PROBLEM TO WORK ON:
In the article on CTO PCI, translate this sentence into Spanish: "Other factors that influence CTO management have to do with the likelihood of success, Dr. Brilakis noted."

PAGE TEXT:

According to the authors, in the past most interventionalists tended to avoid CTO PCI. But recent progress in equipment and technique leading to higher success rates and reduced periprocedural complications has encouraged broader use of the intervention.
In a telephone interview with TCTMD, Emmanouil S. Brilakis, MD, PhD, of the Dallas VA Medical Center (Dallas, TX), said that operator skill still plays a role in the choice of CTO therapy, and since nearly half of patients in this all-comers registry received PCI, these clinicians must have felt comfortable offering the treatment. Even so, he noted, the success rate is considerably lower than what one would expect in contemporary practice.
PCI More Likely in Lower-Risk Patients
The current findings accord with those of a Canadian multicenter registry, in which low-risk patients were the most suitable candidates for CTO PCI, Dr. Galassi and colleagues say. “On the other hand, although patients with a low LVEF could… benefit from a functional complete revascularization, their fragility may suggest managing them conservatively by [medical therapy], especially in [the] absence of symptoms or viability. Furthermore, operators could be more reluctant to perform the cumbersome procedures in elderly patients with impaired renal function to avoid complications.”
Dr. Brilakis agreed. “You try to be more aggressive in patients who are better off to start with, whereas for those who are sicker and won’t do as well, you might be less likely to revascularize them,” he commented. “That’s a bias inherent in any [comparative] study like this.”
Other factors that influence CTO management have to do with the likelihood of success, Dr. Brilakis noted. For example, “if you don’t have good collaterals, your success rate goes down,” he said. In addition, CTO PCI is generally performed to improve symptoms, he noted, adding that “the younger and more active patients, the more likely they are to have symptoms, and that may make you more motivated to do PCI.”
Although the European and US guidelines both give CTO PCI a class IIa indication, the appropriate use criteria (AUC) range from appropriate to uncertain to inappropriate for different scenarios, Dr. Brilakis observed. Some argue that while the diverse ratings may make sense when the procedure is performed by less experienced interventionalists, for skilled operators, CTO PCI should be rated on the same appropriateness scale as PCI for other indications, he observed.
“The lack of available randomized trials that would address the question of whether successful CTO PCI improved survival in comparison with [medical therapy] is one of the main arguments against the expansion of CTO indication,” the authors say.
Dr. Brilakis said that the first randomized data, in this case in STEMI patients, will come from the EXPLORE trial, which is scheduled to be presented at the upcoming TCT meeting. However, enrollment has stalled in the DECISION-CTO trial, which is randomizing Korean patients with stable angina, Dr. Brilakis reported, adding, “It doesn’t look like we’ll have much randomized data anytime soon.”

Chart interpretation items:
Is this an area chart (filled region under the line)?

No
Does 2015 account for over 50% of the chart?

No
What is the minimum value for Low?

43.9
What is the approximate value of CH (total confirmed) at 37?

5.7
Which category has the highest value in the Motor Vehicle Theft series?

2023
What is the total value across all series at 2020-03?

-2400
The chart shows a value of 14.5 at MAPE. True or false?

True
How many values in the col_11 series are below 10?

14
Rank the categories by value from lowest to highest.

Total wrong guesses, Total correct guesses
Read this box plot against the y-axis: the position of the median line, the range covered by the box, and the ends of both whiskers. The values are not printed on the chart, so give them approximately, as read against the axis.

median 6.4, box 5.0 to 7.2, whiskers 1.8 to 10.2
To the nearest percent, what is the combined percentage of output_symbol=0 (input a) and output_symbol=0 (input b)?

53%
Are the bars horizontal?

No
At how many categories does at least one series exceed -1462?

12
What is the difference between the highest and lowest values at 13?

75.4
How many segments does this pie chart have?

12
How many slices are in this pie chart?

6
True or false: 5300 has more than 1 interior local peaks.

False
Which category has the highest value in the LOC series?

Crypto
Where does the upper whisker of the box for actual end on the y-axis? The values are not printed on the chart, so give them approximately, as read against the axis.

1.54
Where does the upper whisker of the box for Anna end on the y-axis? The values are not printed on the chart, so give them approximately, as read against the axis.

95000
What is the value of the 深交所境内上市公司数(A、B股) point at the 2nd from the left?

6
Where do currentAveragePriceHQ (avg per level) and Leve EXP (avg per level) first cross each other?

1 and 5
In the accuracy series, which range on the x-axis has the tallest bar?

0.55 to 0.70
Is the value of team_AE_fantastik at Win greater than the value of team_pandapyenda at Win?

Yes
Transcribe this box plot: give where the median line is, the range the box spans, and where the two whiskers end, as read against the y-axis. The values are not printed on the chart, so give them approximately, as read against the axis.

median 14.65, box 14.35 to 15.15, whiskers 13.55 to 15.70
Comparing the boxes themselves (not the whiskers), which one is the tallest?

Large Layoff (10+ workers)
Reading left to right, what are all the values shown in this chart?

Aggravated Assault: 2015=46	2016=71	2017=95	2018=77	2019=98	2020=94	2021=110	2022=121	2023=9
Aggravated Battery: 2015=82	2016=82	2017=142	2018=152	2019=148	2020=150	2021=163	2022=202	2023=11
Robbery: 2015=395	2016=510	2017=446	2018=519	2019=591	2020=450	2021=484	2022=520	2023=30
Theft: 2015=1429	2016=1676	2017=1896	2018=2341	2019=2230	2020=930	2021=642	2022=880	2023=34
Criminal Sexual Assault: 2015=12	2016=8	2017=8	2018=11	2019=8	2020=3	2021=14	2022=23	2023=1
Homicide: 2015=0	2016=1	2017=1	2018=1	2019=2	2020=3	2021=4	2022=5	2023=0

SOLUTION TO THIS EXERCISE:
Otros factores que influyen en el manejo de la CTO tienen que ver con la probabilidad de éxito, señaló el Dr. Brilakis.